The Financial Services Information Sharing and Analysis Center (FS-ISAC) Asia Pacific Regional Analysis Centre will provide round the clock local and global coverage with threat information sharing, actionable intelligence, as well as tools and resources to respond to incidents, according to a joint press release by the Monetary Authority of Singapore (MAS) and FS-ISAC.
MAS chief FinTech officer Sopnendu Mohanty said that against the backdrop of increasingly complex and sophisticated cyber-attacks, it is "even more important for countries to stay engaged, foster stronger relationships and exchange information and expertise freely".
The centre’s operations and the regional intelligence reports it produces will help Asia Pacific countries to deal better with cross-border cybercrimes, he added.
FS-ISAC president and CEO Bill Nelson said information sharing remains one of the most effective ways to stay ahead of cybercrime.
"Strengthening local intelligence capabilities and cyber-resilience is critical at both a regional and a global level," he said.
Member institutions will benefit from regional meetings, regionally-focused monthly threat calls, webinars on hot topics, cybersecurity training and summits, MAS and FS-ISAC said in the press release.
FS-ISAC is an intelligence gathering and sharing initiative for the financial sector, with over 7,000 members worldwide.
To meet the growing need for cybersecurity talent, the FS-ISAC has also signed a memorandum of understanding with Temasek Polytechnic to provide internship opportunities to the latter's students. They will be exposed to real world cyber threats to build up their skills in cybersecurity, according to MAS and FS-ISAC.
They added that the initiative will support the financial services industry transformation map and meet the growing demand for cybersecurity talent in Singapore.
Speaking at the Singapore FinTech Festival, Mr Ravi Menon, Managing Director of MAS, also announced other key measures the central bank will take to strengthen cyber defence in the financial services sector.
“As we go more digital and online, cyber risks will mount.

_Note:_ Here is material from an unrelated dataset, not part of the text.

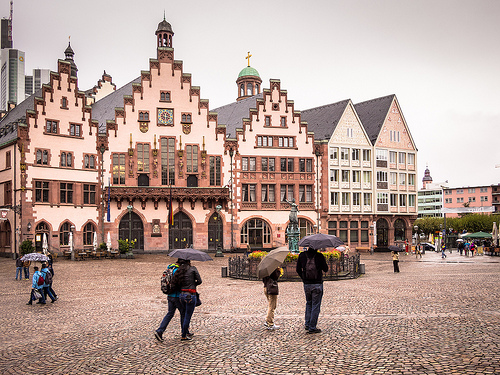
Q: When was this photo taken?
A: Daytime.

And if these risks are not managed well, public trust and confidence in technology will suffer,” said Mr Menon.
“To fully harness the benefits of digital technology, we must build robust cyber defences and have effective remediation plans when things go wrong.”
PARTNERSHIP WITH ABS
One of the ways MAS is boosting its cybersecurity is by teaming up with Association of Banks in Singapore (ABS) to review the Technology Risk Management Guidelines.

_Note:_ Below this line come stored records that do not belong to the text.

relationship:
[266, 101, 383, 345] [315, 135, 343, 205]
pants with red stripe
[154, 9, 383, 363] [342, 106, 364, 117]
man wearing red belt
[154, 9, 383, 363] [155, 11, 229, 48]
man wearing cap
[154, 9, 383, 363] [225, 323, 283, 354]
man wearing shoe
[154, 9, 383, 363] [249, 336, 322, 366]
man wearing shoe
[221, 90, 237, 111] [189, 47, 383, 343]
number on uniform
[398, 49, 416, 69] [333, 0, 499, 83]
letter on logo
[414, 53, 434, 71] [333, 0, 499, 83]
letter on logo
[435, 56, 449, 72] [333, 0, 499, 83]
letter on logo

These guidelines are reviewed regularly, but for the first time, these guidelines will be created with industry players.
“We will develop cyber risk management guidance with the industry, for the industry."

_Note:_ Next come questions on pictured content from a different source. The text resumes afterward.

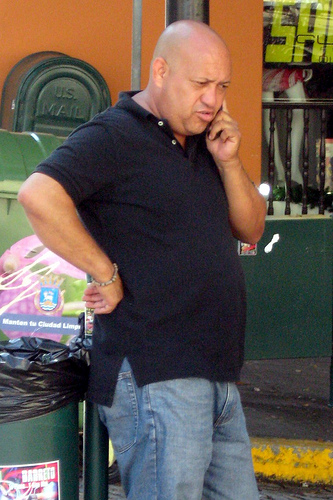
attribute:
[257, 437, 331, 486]
curb — yellow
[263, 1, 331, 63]
sign — yellow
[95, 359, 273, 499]
jeans — faded, blue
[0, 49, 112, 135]
mail box — green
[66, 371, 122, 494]
pole — black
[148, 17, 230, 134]
head — bald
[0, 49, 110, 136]
mailbox — green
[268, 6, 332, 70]
lettering — yellow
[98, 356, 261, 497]
jeans — blue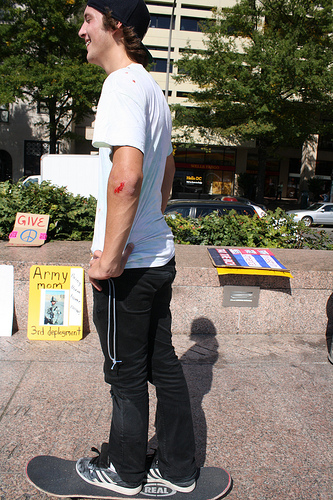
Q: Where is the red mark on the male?
A: On his elbow.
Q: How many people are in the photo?
A: One.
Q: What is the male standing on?
A: Skateboard.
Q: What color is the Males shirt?
A: White.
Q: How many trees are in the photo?
A: Two.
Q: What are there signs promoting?
A: Peace.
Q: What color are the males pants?
A: Black.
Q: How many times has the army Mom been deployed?
A: Three.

MAS' partnership with ABS will aim to "establish guidelines for 'red-teaming', to enhance cyber security testing … to assess (an organisation’s) ability to respond to infiltration attempts. It will complement other forms of testing and assessments that are already in place," said Mr Menon.
Currently, Singapore’s central bank requires key financial institutions to conduct penetration testing of their cyberdefences by independent third-parties, or “red-teaming” - a process designed to detect network and system vulnerabilities and test security by simulating an attack to infiltrate a system, network or access to data.
This ultimate purpose of the process is to enhance security.